Reklama

Analizy i komentarze

Zakaz rejestracji aut spalinowych. Gigantyczny problem i ogromna szansa [ANALIZA]

Fot. Pixabay
Fot. Pixabay

Rada Unii Europejskiej przyjęła nowe regulacje dotyczące samochodów spalinowych. Dla jednych jest to poważny problem, dla innych: wielka szansa. Polska widzi w tym i jedno, i drugie.

Reklama

materiał sponsorowany

Reklama

We wtorek 28 marca Rada Unii Europejskiej opowiedziała się za zmianą przepisów dotyczących emisji z nowych samochodów osobowych, która w praktyce uniemożliwi rejestrację aut spalinowych od 2035 roku. Nowe unijne prawo wymaga bowiem, żeby producenci tych pojazdów ograniczyli emisję nowych modeli o 100% począwszy od 1 stycznia 2035 roku.

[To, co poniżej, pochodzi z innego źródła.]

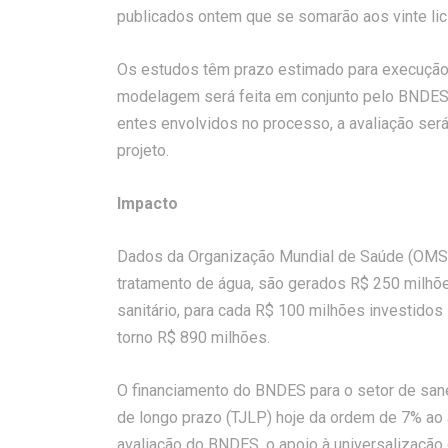
publicados ontem que se somarão aos vinte lici
Os estudos têm prazo estimado para execução 
modelagem será feita em conjunto pelo BNDES 
entes envolvidos no processo, a avaliação se
projeto.
Impacto
Dados da Organização Mundial de Saúde (OMS)
tratamento de água, são gerados R$ 250 milhõ
sanitário, para cada R$ 100 milhões investid
torno R$ 890 milhões.
O financiamento do BNDES para o setor de sane
de longo prazo (TJLP) hoje da ordem de 7% ao 
avaliação do BNDES, o apoio à universalização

Zdecydowana większość państw UE poparła te regulacje – za zmianą zagłosowało 23 z 27 krajów członkowskich. Trzy inne wstrzymały się od głosu, natomiast przeciwko głosowała jedynie Polska.

Polski sprzeciw, mocno zaakcentowany w wypowiedziach premiera Mateusza Morawieckiego czy minister klimatu i środowiska Anny Moskwy, należy rozumieć głównie jako obawę przed zbyt szybką zmianą, która uderzy w najuboższe grupy społeczeństwa, mocno uzależnione od transportu indywidualnego. Polacy to bowiem jedno z najbardziej „usamochodowionych" społeczeństw Europy. Według danych za 2020 rok, w Polsce na 1000 mieszkańców przypadają 664 zarejestrowane samochody. Wyższe wyniki w Unii Europejskiej mają tylko Włochy (670 aut na 1000 mieszkańców) oraz Luksemburg (682 samochody na 1000 mieszkańców), z kolei średnia unijna jest o 100 aut na 1000 mieszkańców niższa od polskiej. Liczba zarejestrowanych pojazdów koreluje ze współczynnikiem tzw. wykluczenia transportowego, który widoczny jest m.in. w sektorze kolejowym. Jak poinformowało Ministerstwo Infrastruktury, w 2022 roku 42% miast w Polsce (czyli 408 miejscowości) nie ma dostępu do kolei pasażerskiej. Z kolei ok. 20-25% miejscowości w Polsce nie ma dostępu do żadnej formy transportu publicznego. W takiej sytuacji możliwość korzystania z samochodu osobowego, to de facto jedyna możliwość prowadzenia normalnego życia – z dostępem do pracy, edukacji czy kultury.

Reklama

Głosowanie Rady Unii Europejskiej pokazało, że Polska w swoim sprzeciwie jest osamotniona. Skąd wynika pozytywne nastawienie reszty UE do tego rodzaju regulacji? Pozostałe kraje Unii w nowych przepisach nie widzą bowiem uciążliwości, a w dłuższej perspektywie dostrzegają też gospodarcze szanse. Te powinna także zidentyfikować Polska.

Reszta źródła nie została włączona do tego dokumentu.